The 1920s and Mechanical Art
Throughout the 1920s, when Europe was engaged in reconstructing and converting its industry after the Great War, Futurist art appears strongly characterized by a new need for order and clarity, very much in line with the widespread appeal for a “return to order”. Futurism therefore no longer stood in opposition to the other avant-garde movements in Europe, but in full, close accord with them, contributing to maintaining an open, international approach in art in a period darkened by political developments, with the onset and rise of Fascism. Balla, the old master ever-capable of coining new inventions, was working on paintings characterized by rigid formal structures, therefore belonging to the current of “machine art”, despite the fact that not a single machine appears. Depero, who had ushered in mechanical art in the mid 1910s, continued in this vein, giving rise to an original, personal current which brought Futurism in line with metaphysical art, generating singular hybrids steeped in a timeless, suspended dimension; Prampolini, with his magazine Noi, had always been open to Europe, and acted as the go-between with other international avant-garde movements, creating dense concatenations of planes, and then volumes. The Turin Futurists – Fillia, Diulgheroff, Farfa and Mino Rosso – who kept the theoretical aspect alive and to the fore in the second half of the decade, came up with exemplary works in the vein of mechanical art and the new cult of the machine, now viewed as an “idol”, bestower of geometric rigour and formal clarity.

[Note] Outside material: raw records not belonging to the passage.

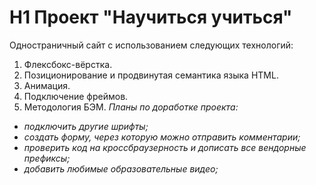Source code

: # H1 Проект "Научиться учиться"
Одностраничный сайт с использованием следующих технологий:
1. Флексбокс-вёрстка.
2. Позиционирование и продвинутая семантика языка HTML.
3. Анимация.
4. Подключение фреймов.
5. Методология БЭМ.
*Планы по доработке проекта:*
* *подключить другие шрифты;*
* *создать форму, через которую можно отправить комментарии;*
* *проверить код на кроссбраузерность и дописать все вендорные префиксы;*
* *добавить любимые образовательные видео;*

The 1930s and Aeropainting
The works presented in this section embody an original idiom of modernity, developed in two directions: the physical and mental experience of flight. Springing from the brand new experience of perception in flight, Aeropainting opened novel horizons, challenging the canons of perspective that had always been the ineluctable basis of Italian art. Flight cancelled out the Renaissance notion of perspective, giving rise to a headlong vision, distorting spatial relationships, curving the horizon and sending man spiralling into a disorienting, even hallucinatory dimension.

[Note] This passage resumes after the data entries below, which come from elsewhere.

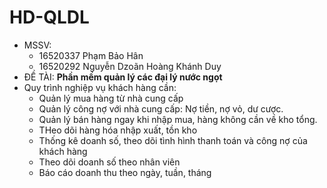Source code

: # HD-QLDL
- MSSV:
  - 16520337 Phạm Bảo Hân
  - 16520292 Nguyễn Dzoãn Hoàng Khánh Duy 
- ĐỀ TÀI: **Phần mềm quản lý các đại lý nước ngọt**
- Quy trình nghiệp vụ khách hàng cần:
  - Quản lý mua hàng từ nhà cung cấp 
  - Quản lý công nợ với nhà cung cấp: Nợ tiền, nợ vỏ, dư cược.
  - Quản lý bán hàng ngay khi nhập mua, hàng không cần về kho tổng.
  - THeo dõi hàng hóa nhập xuất, tồn kho
  - Thống kê doanh số, theo dõi tình hình thanh toán và công nợ của khách hàng
  - Theo dõi doanh số theo nhân viên
  - Báo cáo doanh thu theo ngày, tuần, tháng
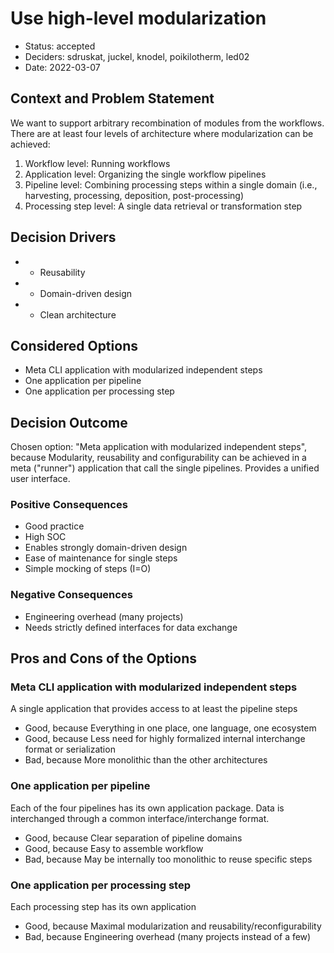 <!--
SPDX-FileCopyrightText: 2022 Guido Juckeland
SPDX-FileCopyrightText: 2022 Michael Meinel
SPDX-FileCopyrightText: 2022 Oliver Bertuch
SPDX-FileCopyrightText: 2022 Oliver Knodel
SPDX-FileCopyrightText: 2022 Stephan Druskat

SPDX-License-Identifier: CC-BY-SA-4.0
-->

# Use high-level modularization

* Status: accepted
* Deciders: sdruskat, juckel, knodel, poikilotherm, led02
* Date: 2022-03-07

## Context and Problem Statement

We want to support arbitrary recombination of modules from the workflows.
There are at least four levels of architecture where modularization can be achieved:
1. Workflow level: Running workflows
1. Application level: Organizing the single workflow pipelines
2. Pipeline level: Combining processing steps within a single domain (i.e., harvesting, processing, deposition, post-processing)
3. Processing step level: A single data retrieval or transformation step

## Decision Drivers

* - Reusability
* - Domain-driven design
* - Clean architecture

## Considered Options

* Meta CLI application with modularized independent steps
* One application per pipeline
* One application per processing step

## Decision Outcome

Chosen option: "Meta application with modularized independent steps", because Modularity, reusability and configurability can be achieved in a meta ("runner") application that call the single pipelines. Provides a unified user interface.

### Positive Consequences

* Good practice
* High SOC
* Enables strongly domain-driven design
* Ease of maintenance for single steps
* Simple mocking of steps (I=O)

### Negative Consequences

* Engineering overhead (many projects)
* Needs strictly defined interfaces for data exchange

## Pros and Cons of the Options

### Meta CLI application with modularized independent steps

A single application that provides access to at least the pipeline steps

* Good, because Everything in one place, one language, one ecosystem
* Good, because Less need for highly formalized internal interchange format or serialization
* Bad, because More monolithic than the other architectures

### One application per pipeline

Each of the four pipelines has its own application package. Data is interchanged through a common interface/interchange format.

* Good, because Clear separation of pipeline domains
* Good, because Easy to assemble workflow
* Bad, because May be internally too monolithic to reuse specific steps

### One application per processing step

Each processing step has its own application

* Good, because Maximal modularization and reusability/reconfigurability
* Bad, because Engineering overhead (many projects instead of a few)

While some artists looked down from above, others inverted this perspective, lifting their eyes to scan the mysteries of the cosmos. Flight thus became a mental experience, embodying the ancient utopia of the legend of Icarus, the mortal on a quest to explore the mystery of the divine. This is the compelling current of Cosmic Idealism, which then gave rise to the strand of Polimaterismo: in the context of this new “cosmic” awareness, Prampolini transfigured matter, charging it with new emotional values to the point of “spiritualizing” it.
The exploration of Futurism concludes with a number of important works belonging to the myriad of other fields that this generous avant-garde movement influenced: we therefore come to sections dedicated to the exuberant experience of Paroliberismo; to the experiments conducted in the field of photography and film; to the innovative work in music, set design and drama (with the opportunity to admire two extraordinary reconstructions of sets designed by Balla and Depero), and to the movement’s cutting edge architecture, decorative arts, advertising and fashion.
Lastly, we come to the section entitled After Futurism, which presents works by Fontana, Burri, Schifano, Dorazio and exponents of the Visual Poetry movement like Miccini and Pignotti, documenting not only how the post-war generation wiped the slate clean, but also the idealized but tangible, and often openly declared, tributes that these artists in their own ways paid to Futurism.
A screening room, showing a montage of excerpts of Futurist films, closes this impressive exhibition, which aims to offer an all-embracing exploration of the legendary history of the Futurist movement, on occasion of its centenary.